BOISE — Debbie Critchfield, Idaho’s state superintendent of public instruction, introduced Heidi Cornell as Idaho’s 2025 Teacher of the Year during the Senate Education Committee meeting. Cornell, a third-grade teacher at Orchards Elementary in Lewiston, described classroom practices and schoolwide professional learning community work she credited with improving student outcomes.
Cornell said her personal mission is that "you feel deeply loved when you are with me," and she explained how that commitment underpins her work with students who are "easy to love, the unlovable, and the ones who disagree with me." She told the committee the Lewiston School District adopted professional learning communities (PLCs) districtwide and selected school-level PLC leads to help teams define learning targets, write common formative assessments and align interventions and enrichment to student needs.

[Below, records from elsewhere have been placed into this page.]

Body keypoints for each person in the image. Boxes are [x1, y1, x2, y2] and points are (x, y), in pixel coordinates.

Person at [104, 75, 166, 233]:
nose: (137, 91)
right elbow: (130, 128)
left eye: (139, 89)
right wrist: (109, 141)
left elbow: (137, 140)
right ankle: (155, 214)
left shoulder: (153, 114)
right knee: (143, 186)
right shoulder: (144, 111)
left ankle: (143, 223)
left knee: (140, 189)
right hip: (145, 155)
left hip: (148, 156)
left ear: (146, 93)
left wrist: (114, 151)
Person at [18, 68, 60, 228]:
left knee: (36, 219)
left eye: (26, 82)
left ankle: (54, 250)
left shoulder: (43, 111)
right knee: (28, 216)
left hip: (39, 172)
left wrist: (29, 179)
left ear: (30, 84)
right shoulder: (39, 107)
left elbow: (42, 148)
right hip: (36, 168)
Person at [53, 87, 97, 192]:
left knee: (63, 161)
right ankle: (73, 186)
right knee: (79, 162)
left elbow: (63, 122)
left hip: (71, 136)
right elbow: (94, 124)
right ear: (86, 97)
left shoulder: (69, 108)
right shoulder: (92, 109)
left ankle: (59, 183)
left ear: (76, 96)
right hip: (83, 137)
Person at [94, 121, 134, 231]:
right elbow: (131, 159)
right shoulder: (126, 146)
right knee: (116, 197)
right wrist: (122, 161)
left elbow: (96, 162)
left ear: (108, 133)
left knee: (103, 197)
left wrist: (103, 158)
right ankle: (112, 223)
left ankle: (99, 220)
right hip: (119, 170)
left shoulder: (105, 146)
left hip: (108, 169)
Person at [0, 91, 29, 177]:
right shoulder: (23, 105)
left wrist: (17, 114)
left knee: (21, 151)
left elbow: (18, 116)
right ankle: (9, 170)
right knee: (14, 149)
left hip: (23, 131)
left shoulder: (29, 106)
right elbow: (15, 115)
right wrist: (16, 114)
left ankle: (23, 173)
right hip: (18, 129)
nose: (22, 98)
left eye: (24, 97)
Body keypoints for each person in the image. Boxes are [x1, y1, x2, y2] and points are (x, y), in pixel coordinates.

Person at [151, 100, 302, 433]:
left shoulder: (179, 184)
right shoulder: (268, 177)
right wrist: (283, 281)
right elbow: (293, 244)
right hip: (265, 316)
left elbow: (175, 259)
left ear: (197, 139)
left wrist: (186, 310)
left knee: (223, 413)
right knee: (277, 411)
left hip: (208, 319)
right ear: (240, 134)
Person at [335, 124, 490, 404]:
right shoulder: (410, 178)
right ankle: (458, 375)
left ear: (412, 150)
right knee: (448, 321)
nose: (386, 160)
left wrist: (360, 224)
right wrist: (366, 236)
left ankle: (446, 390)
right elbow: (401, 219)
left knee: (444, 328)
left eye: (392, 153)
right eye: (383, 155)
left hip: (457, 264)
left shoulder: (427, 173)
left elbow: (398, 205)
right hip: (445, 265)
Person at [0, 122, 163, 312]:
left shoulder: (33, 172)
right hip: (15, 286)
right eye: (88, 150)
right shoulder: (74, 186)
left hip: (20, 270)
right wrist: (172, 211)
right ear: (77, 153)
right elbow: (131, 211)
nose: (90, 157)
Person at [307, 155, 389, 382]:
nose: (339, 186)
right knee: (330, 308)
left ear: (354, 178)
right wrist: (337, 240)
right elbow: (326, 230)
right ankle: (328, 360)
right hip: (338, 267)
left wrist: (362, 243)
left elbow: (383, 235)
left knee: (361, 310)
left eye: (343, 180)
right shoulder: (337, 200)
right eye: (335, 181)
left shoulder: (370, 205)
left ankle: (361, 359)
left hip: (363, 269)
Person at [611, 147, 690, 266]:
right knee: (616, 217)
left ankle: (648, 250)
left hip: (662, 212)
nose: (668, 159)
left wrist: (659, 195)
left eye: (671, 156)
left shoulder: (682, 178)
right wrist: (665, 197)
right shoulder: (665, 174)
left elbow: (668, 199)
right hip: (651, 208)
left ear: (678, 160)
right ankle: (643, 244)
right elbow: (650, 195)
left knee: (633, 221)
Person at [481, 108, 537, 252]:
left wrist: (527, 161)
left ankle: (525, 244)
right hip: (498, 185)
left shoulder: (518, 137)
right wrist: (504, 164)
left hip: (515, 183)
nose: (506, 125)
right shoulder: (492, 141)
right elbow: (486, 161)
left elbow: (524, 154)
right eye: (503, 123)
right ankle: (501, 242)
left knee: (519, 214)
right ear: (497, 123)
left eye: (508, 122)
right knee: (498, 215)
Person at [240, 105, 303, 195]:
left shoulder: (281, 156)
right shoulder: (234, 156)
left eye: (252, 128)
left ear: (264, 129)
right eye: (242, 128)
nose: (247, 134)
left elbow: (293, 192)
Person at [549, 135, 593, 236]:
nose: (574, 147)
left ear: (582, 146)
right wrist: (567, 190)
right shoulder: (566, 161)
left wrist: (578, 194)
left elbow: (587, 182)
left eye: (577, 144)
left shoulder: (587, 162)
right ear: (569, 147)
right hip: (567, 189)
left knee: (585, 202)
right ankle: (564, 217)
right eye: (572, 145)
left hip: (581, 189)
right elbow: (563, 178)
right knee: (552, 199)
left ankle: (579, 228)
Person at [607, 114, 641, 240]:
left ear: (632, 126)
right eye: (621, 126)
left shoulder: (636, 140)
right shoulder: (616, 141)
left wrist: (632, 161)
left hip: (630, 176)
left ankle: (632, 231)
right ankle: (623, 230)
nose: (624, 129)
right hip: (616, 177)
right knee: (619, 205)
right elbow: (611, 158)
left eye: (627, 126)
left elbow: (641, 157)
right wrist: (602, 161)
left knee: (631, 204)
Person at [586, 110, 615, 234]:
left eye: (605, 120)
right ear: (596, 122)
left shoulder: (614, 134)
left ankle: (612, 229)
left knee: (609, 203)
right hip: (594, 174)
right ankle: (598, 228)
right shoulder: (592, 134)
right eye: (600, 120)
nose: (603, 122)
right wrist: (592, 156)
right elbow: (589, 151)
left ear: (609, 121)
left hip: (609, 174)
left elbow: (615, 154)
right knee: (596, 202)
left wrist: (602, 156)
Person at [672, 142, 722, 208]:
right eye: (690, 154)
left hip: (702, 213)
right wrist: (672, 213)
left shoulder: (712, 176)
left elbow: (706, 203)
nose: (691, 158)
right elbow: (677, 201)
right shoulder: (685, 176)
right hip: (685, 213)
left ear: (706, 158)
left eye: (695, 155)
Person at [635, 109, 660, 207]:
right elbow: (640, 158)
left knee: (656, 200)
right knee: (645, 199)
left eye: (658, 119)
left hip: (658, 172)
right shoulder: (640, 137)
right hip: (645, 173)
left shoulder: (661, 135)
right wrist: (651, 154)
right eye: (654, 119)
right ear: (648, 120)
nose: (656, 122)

Why it matters: Cornell and Superintendent Critchfield framed the recognition as an opportunity to spotlight classroom leadership and the role of PLCs in achieving the board’s goal that Idaho children read at grade level by third grade. Cornell said the PLC work enabled staff to know "where every student is at and what every student needs," making collaboration more effective.
Classroom and school examples: Cornell described a "Coins for a Cause" unit where third graders research local nonprofits and write persuasive speeches to advocate for donations. She also said her classroom invites parents to speak about careers and trades and that the school partners with Lewis-Clark State College and the University of Idaho to host interns in her classroom.
Cornell returned to the classroom after serving as a PLC lead, and she told lawmakers her school devotes about an hour and a half weekly for PLC work. "When I think of resources, I think of money, time, and people," she told the committee, saying time for collaboration is as important as financial support.
Committee comments: Senators congratulated Cornell and praised the focus on leadership and student-centered culture. Cornell said teacher leadership can grow instruction without forcing teachers into administration and expressed support for incentives that recognize teacher-leader roles.
What was not decided: The committee recognized Cornell and heard her remarks; no committee action or funding decisions followed her appearance.